Берта была замешана. Берта, которую не приводило в замешательство ничто — ни дохлые мыши в муке, ни пьяные конюхи на кухне, ни визит налогового сборщика, — Берта смотрела на Элоизу де Грасс и не понимала, что видит.

Долгая, оглушительная пауза.

Потом Матильда — маленькая, перепуганная, шестнадцатилетняя Матильда — сделала то, чего не делала ни одна служанка ни одной злобной барышне в истории этого мира.

Она протянула руку.

Красную, потрескавшуюся, пахнущую репой руку — и помогла госпоже подняться с колен.

---

Лиза вышла из кухни с куском хлеба и яблоком. Хлеб — грубый, ржаной, корка как подошва, но мякиш внутри — тёплый и пахнущий так, как не пахнет ни один московский батон: дровами, закваской, временем.

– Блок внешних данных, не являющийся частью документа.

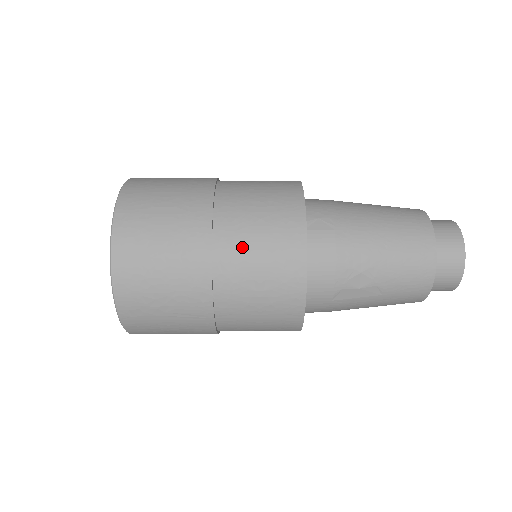
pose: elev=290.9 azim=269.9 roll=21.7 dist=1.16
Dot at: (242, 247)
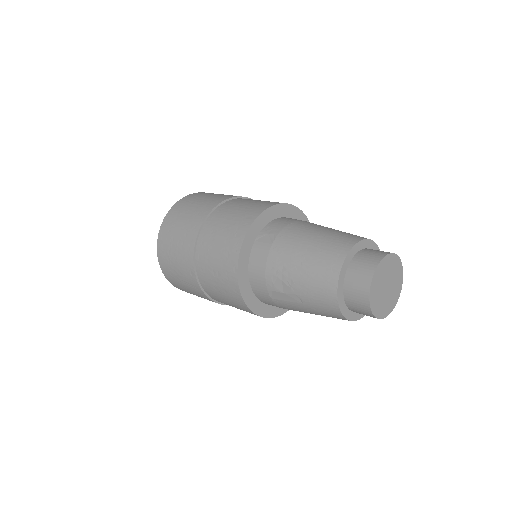
Dot at: (209, 246)
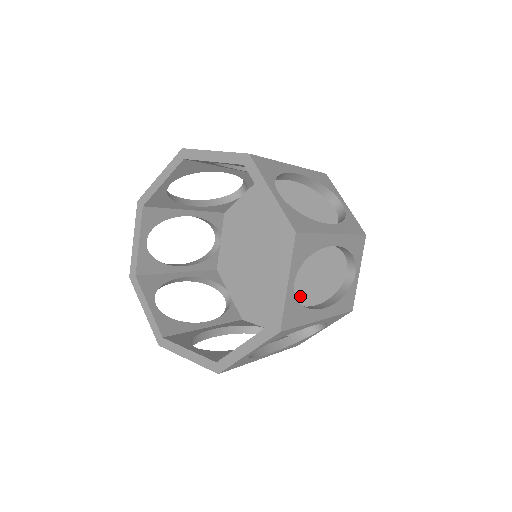
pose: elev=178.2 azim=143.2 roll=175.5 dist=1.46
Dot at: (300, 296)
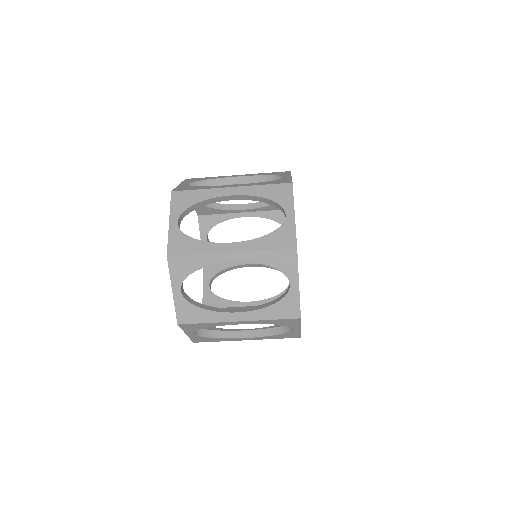
Dot at: occluded
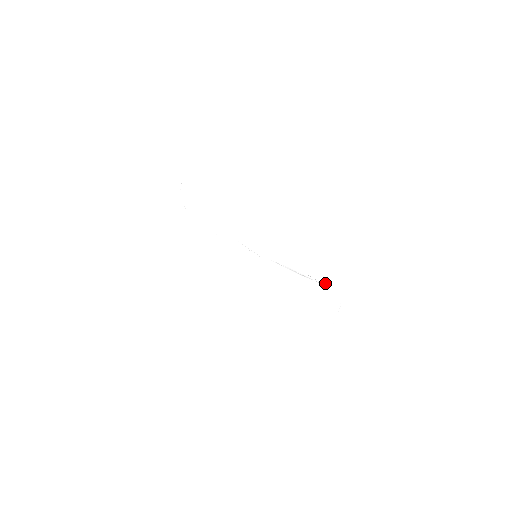
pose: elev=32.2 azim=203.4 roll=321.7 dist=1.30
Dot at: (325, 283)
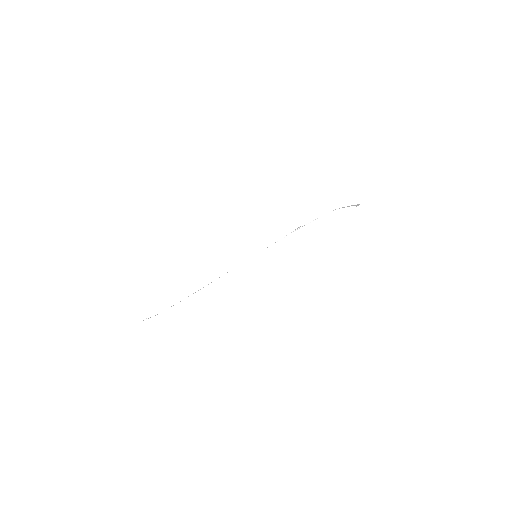
Dot at: (317, 218)
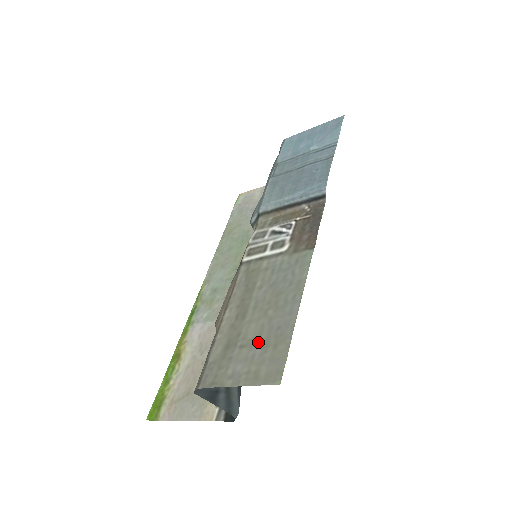
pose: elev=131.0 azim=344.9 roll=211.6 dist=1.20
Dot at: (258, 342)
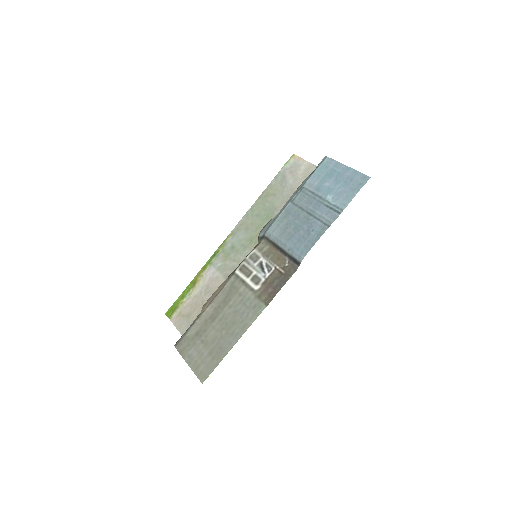
Dot at: (209, 347)
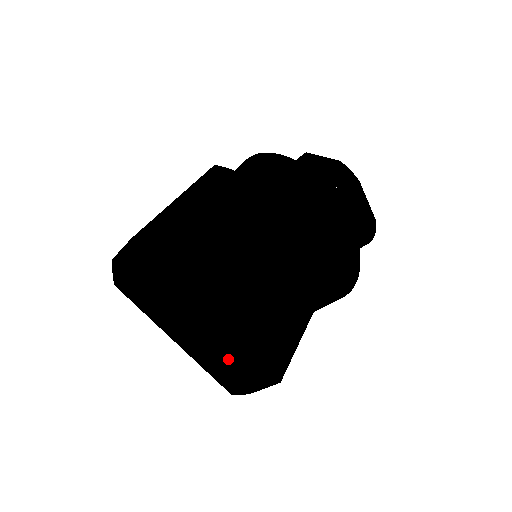
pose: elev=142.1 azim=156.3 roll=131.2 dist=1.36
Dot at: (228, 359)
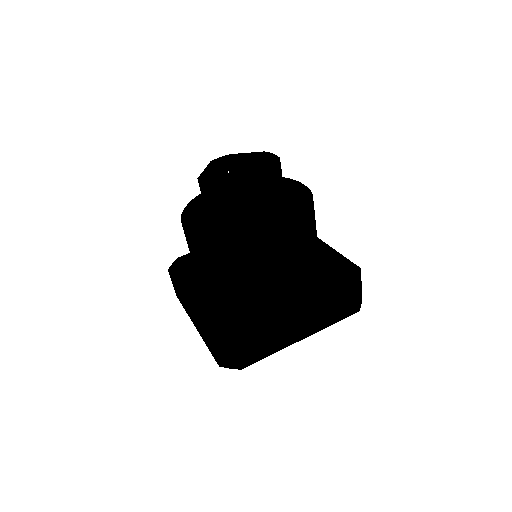
Dot at: (331, 298)
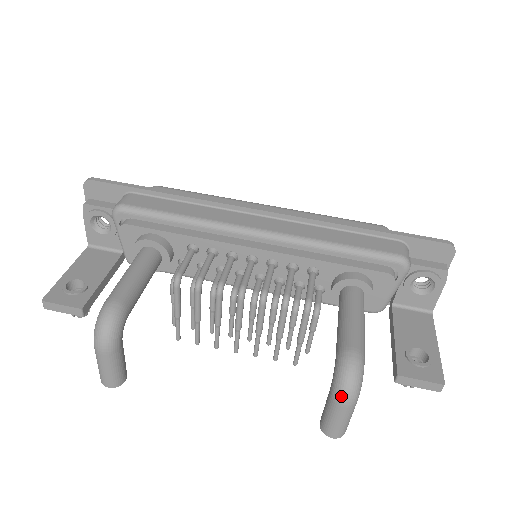
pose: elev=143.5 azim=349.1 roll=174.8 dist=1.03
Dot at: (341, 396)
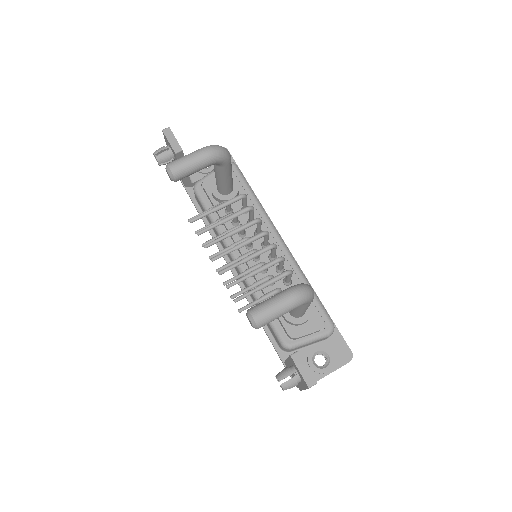
Dot at: (296, 290)
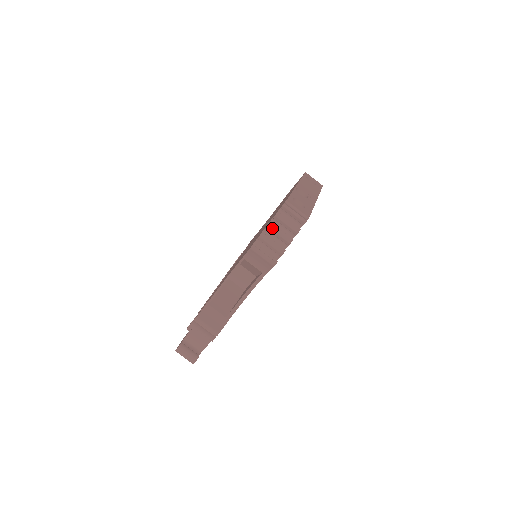
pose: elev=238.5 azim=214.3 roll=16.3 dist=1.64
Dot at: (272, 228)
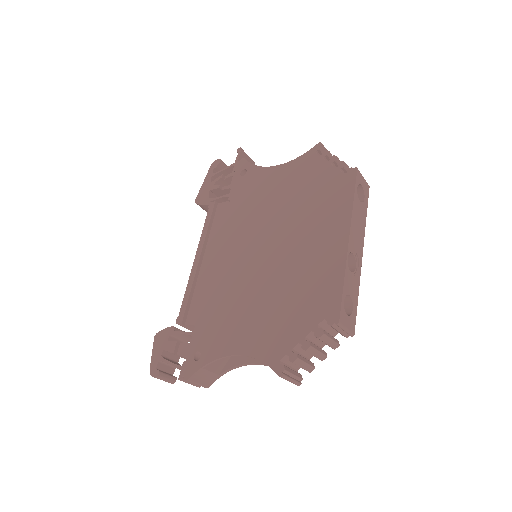
Dot at: (310, 351)
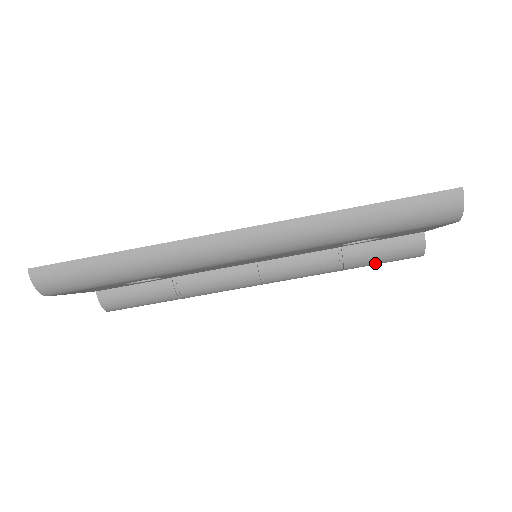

Она не украла. Она попросила. Сказала: «Берта, можно мне хлеба и яблоко? Пожалуйста». И «пожалуйста» было ключевым словом — настоящая Элоиза его не знала.

Берта дала. Молча. Но взгляд её — оценивающий, тяжёлый — стал чуть другим. Не мягче — внимательнее. Как будто кухарка увидела что-то новое и пока не решила, что с этим делать.

Нормально. Пусть думает. Думающий человек — потенциальный союзник. А мне нужны союзники. Все, какие найдутся.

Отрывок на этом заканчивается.